2. Membersihkan jalan di sekililing rumah (depan/samping) dari debu/pasir.

3. Debu/pasir tersebut dimasukkan dalam karung dan dikumpulkan di tempat sampah masing-masing, selanjutnya pengurus akan mengambil debu/pasir tersebut dari setiap rumah untuk dibuang di tempat yang semestinya.

4. Untuk menghindari penyumbatan saluran air, mohon untuk tidak membuang debu/pasir ke dalam selokan/saluran air yang ada di depan rumah masing-masing.
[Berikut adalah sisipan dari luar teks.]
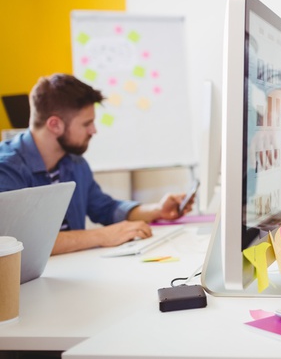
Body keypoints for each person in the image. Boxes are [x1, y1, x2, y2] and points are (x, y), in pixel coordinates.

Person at [0, 74, 194, 255]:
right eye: (87, 124)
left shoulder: (74, 162)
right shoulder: (6, 168)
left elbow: (106, 208)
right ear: (54, 125)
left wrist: (157, 210)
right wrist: (102, 236)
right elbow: (19, 243)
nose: (94, 130)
Himbauan membersihkan debu

Himbauan membersihkan debu

Himbauan ini sangat bagus kalau dikerjakan secara serentak dan dengan penuh kesadaran. Sampai saat ini kita masih harus tetapmenahan diri untuk membatasi diri dari kegiatan di luar rumah. Lalu lintas yang ramai pada hari ini telah membuat debu yang masih menempel di jalan langsung berterbangan. Kota Jogja kembali terselimuti debu vulkanik.

Jogja berdebu dan kitalah yang bisa menghilangkan debu itu dengan baik dan bijak. Kurangi lalu lintas di jalan umum, kecuali memang sangat berkentingan dengan kegiatan keluar rumah. Gunakan masker dengan benar dan jadikan sebagai barang milik pribadi, jangan dipakai bergantian dengan orang lain. Mari kita songsong Jogja berdebu ini dengan saling membantu.

Semoga teman, saudara atau handai taulan yang terkena musibah letusan Gunung Kelud ini mendapat hikmah dari peristiwa ini. Amin.